Records from a data collection
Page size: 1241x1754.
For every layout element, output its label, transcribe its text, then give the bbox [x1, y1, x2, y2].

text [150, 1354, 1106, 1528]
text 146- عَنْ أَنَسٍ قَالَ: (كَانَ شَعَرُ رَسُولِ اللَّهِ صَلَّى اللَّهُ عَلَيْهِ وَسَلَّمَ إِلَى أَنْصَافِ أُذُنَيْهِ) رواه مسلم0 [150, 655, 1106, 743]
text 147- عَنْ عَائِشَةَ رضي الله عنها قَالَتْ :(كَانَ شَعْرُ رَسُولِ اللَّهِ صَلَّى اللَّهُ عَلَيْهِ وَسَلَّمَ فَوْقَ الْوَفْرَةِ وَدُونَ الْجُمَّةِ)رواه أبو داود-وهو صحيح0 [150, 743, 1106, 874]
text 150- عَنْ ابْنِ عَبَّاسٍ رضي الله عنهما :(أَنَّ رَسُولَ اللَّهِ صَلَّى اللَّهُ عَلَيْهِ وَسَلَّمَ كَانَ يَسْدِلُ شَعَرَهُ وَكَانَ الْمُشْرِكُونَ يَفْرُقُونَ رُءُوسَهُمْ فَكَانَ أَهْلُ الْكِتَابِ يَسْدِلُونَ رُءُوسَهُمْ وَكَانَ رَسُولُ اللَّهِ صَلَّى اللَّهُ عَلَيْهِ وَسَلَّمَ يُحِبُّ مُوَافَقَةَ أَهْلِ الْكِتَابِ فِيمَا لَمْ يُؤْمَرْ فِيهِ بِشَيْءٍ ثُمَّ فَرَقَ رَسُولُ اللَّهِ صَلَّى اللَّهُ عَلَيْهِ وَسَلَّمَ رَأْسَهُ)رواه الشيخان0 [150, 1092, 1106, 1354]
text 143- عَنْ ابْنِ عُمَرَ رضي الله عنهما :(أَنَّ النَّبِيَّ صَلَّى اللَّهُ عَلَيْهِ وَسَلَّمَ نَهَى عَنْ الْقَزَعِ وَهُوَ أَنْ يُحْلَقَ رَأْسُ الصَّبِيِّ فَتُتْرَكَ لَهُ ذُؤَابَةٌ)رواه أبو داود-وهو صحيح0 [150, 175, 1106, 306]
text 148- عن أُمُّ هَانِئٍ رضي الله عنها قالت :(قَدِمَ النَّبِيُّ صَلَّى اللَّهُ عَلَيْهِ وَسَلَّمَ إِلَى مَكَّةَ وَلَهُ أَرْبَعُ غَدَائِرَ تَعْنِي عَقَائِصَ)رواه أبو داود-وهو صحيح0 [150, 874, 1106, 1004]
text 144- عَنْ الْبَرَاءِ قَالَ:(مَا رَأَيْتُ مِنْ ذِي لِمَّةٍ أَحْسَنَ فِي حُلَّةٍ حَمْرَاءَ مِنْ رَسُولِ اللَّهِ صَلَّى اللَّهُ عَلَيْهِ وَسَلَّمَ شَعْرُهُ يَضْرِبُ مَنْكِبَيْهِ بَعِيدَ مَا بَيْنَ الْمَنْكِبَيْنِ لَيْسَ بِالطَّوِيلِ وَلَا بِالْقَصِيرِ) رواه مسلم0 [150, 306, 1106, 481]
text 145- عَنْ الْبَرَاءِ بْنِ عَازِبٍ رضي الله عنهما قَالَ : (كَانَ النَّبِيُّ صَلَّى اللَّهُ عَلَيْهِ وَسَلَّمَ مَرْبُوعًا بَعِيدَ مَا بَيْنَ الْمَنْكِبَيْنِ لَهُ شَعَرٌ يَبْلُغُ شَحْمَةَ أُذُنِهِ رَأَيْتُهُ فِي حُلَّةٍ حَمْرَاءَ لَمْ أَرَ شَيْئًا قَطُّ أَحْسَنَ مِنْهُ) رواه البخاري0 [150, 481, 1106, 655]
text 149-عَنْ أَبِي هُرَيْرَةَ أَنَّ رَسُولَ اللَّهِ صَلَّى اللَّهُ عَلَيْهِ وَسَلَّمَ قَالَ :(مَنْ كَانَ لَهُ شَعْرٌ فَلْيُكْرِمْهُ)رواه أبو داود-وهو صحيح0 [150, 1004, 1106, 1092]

§ **Task statement**
Once you have read the records above, write them all out exactly.

§ **Answer to this exercise**
Page size: 1241x1754.
For every layout element, output its label, transcribe its text, then give the bbox [x1, y1, x2, y2].

text [150, 1354, 1106, 1528]
text 146- عَنْ أَنَسٍ قَالَ: (كَانَ شَعَرُ رَسُولِ اللَّهِ صَلَّى اللَّهُ عَلَيْهِ وَسَلَّمَ إِلَى أَنْصَافِ أُذُنَيْهِ) رواه مسلم0 [150, 655, 1106, 743]
text 147- عَنْ عَائِشَةَ رضي الله عنها قَالَتْ :(كَانَ شَعْرُ رَسُولِ اللَّهِ صَلَّى اللَّهُ عَلَيْهِ وَسَلَّمَ فَوْقَ الْوَفْرَةِ وَدُونَ الْجُمَّةِ)رواه أبو داود-وهو صحيح0 [150, 743, 1106, 874]
text 150- عَنْ ابْنِ عَبَّاسٍ رضي الله عنهما :(أَنَّ رَسُولَ اللَّهِ صَلَّى اللَّهُ عَلَيْهِ وَسَلَّمَ كَانَ يَسْدِلُ شَعَرَهُ وَكَانَ الْمُشْرِكُونَ يَفْرُقُونَ رُءُوسَهُمْ فَكَانَ أَهْلُ الْكِتَابِ يَسْدِلُونَ رُءُوسَهُمْ وَكَانَ رَسُولُ اللَّهِ صَلَّى اللَّهُ عَلَيْهِ وَسَلَّمَ يُحِبُّ مُوَافَقَةَ أَهْلِ الْكِتَابِ فِيمَا لَمْ يُؤْمَرْ فِيهِ بِشَيْءٍ ثُمَّ فَرَقَ رَسُولُ اللَّهِ صَلَّى اللَّهُ عَلَيْهِ وَسَلَّمَ رَأْسَهُ)رواه الشيخان0 [150, 1092, 1106, 1354]
text 143- عَنْ ابْنِ عُمَرَ رضي الله عنهما :(أَنَّ النَّبِيَّ صَلَّى اللَّهُ عَلَيْهِ وَسَلَّمَ نَهَى عَنْ الْقَزَعِ وَهُوَ أَنْ يُحْلَقَ رَأْسُ الصَّبِيِّ فَتُتْرَكَ لَهُ ذُؤَابَةٌ)رواه أبو داود-وهو صحيح0 [150, 175, 1106, 306]
text 148- عن أُمُّ هَانِئٍ رضي الله عنها قالت :(قَدِمَ النَّبِيُّ صَلَّى اللَّهُ عَلَيْهِ وَسَلَّمَ إِلَى مَكَّةَ وَلَهُ أَرْبَعُ غَدَائِرَ تَعْنِي عَقَائِصَ)رواه أبو داود-وهو صحيح0 [150, 874, 1106, 1004]
text 144- عَنْ الْبَرَاءِ قَالَ:(مَا رَأَيْتُ مِنْ ذِي لِمَّةٍ أَحْسَنَ فِي حُلَّةٍ حَمْرَاءَ مِنْ رَسُولِ اللَّهِ صَلَّى اللَّهُ عَلَيْهِ وَسَلَّمَ شَعْرُهُ يَضْرِبُ مَنْكِبَيْهِ بَعِيدَ مَا بَيْنَ الْمَنْكِبَيْنِ لَيْسَ بِالطَّوِيلِ وَلَا بِالْقَصِيرِ) رواه مسلم0 [150, 306, 1106, 481]
text 145- عَنْ الْبَرَاءِ بْنِ عَازِبٍ رضي الله عنهما قَالَ : (كَانَ النَّبِيُّ صَلَّى اللَّهُ عَلَيْهِ وَسَلَّمَ مَرْبُوعًا بَعِيدَ مَا بَيْنَ الْمَنْكِبَيْنِ لَهُ شَعَرٌ يَبْلُغُ شَحْمَةَ أُذُنِهِ رَأَيْتُهُ فِي حُلَّةٍ حَمْرَاءَ لَمْ أَرَ شَيْئًا قَطُّ أَحْسَنَ مِنْهُ) رواه البخاري0 [150, 481, 1106, 655]
text 149-عَنْ أَبِي هُرَيْرَةَ أَنَّ رَسُولَ اللَّهِ صَلَّى اللَّهُ عَلَيْهِ وَسَلَّمَ قَالَ :(مَنْ كَانَ لَهُ شَعْرٌ فَلْيُكْرِمْهُ)رواه أبو داود-وهو صحيح0 [150, 1004, 1106, 1092]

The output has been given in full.